Text block
________________________
It's happening—the sun is setting earlier, kids are going back to school and there's a chill in the air. During this time of year something else happens too: we eat more.
People eat about 200 calories more per day in the fall, says John de Castro, a professor of psychology at the University of Texas, El Paso. And that's not counting weight gained during the Thanksgiving holiday.
We eat more in preparation for the winter months of famine. However, there's no longer a winter famine, and this time of increased calorie intake causes weight gain.
Avoid the bulge this fall with these healthy eating tips. Make hearty homemade soup, stay active and more.
More: 4 Fall Soup Recipes
Make Healthy Soup
Make and eat vegetable-based soups to enjoy a hearty meal without the excessive calories that many cold-weather comfort foods like cheesy pasta and casseroles have. Avoid making high-fat soups loaded with fatty meats, cream and cheese. Try this chicken noodle soup recipe when it starts to get cold outside.
Avoid unconscious eating while sitting in front of the T.V. Never bring the whole bag or bowl of anything to the couch or coffee table. Instead, premeasure it in the kitchen beforehand. If you want to eat chips, choose ones that are baked, not fried. When indulging in pizza, be careful with toppings, which can double the total calorie count.
Eat Fall Produce
Fall fruits and veggies are low in calories and loaded with nutrients. Try these ones:
Apples have been shown to reduce the risk of some cancers as well as cardiovascular disease, asthma and diabetes. They're loaded with flavonoids such as quercetin, which is important for keeping blood vessels healthy and reducing inflammation throughout the body.
Butternut squash and sweet potatoes are excellent sources of vitamin A in the form of beta-carotene, which is said to have antioxidant and anti-inflammatory properties.
Pears (medium size) have 5.5 grams of fiber, 212 milligrams of potassium and are a good source of vitamin C.
________________________
Excerpted records
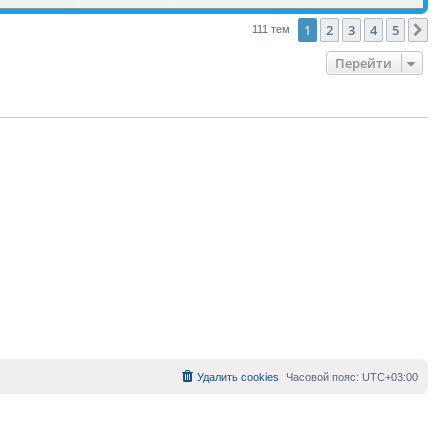
1
2
3
4
5
Сл
111 тем
Перейти
Удалить cookies
Часовой пояс:
UTC+03:00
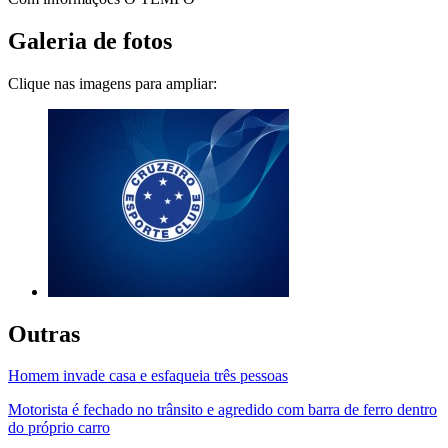
Galeria de fotos
Clique nas imagens para ampliar:
Outras
Homem invade casa e esfaqueia três pessoas
Motorista é fechado no trânsito e agredido com barra de ferro dentro
do próprio carro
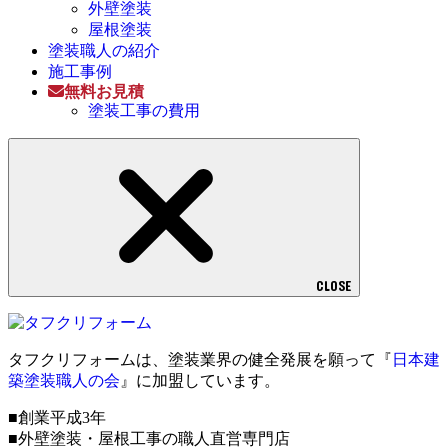
外壁塗装
屋根塗装
塗装職人の紹介
施工事例
無料お見積
塗装工事の費用
CLOSE
タフクリフォームは、塗装業界の健全発展を願って『
日本建
築塗装職人の会
』に加盟しています。
■創業平成3年
■外壁塗装・屋根工事の職人直営専門店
________________________
Exercise
For each statement, say whether it agrees with the article on fall eating, giving yes or no and quoting the deciding words from the article. (a) The figure for extra fall calories leaves out weight gained over Thanksgiving. (b) Fried chips are recommended over baked ones. (c) A medium pear contains 5.5 grams of fiber. The rows aren't needed for anything here.

Answer below
(a) Yes: "And that's not counting weight gained during the Thanksgiving holiday."
(b) No: "If you want to eat chips, choose ones that are baked, not fried."
(c) Yes: "Pears (medium size) have 5.5 grams of fiber"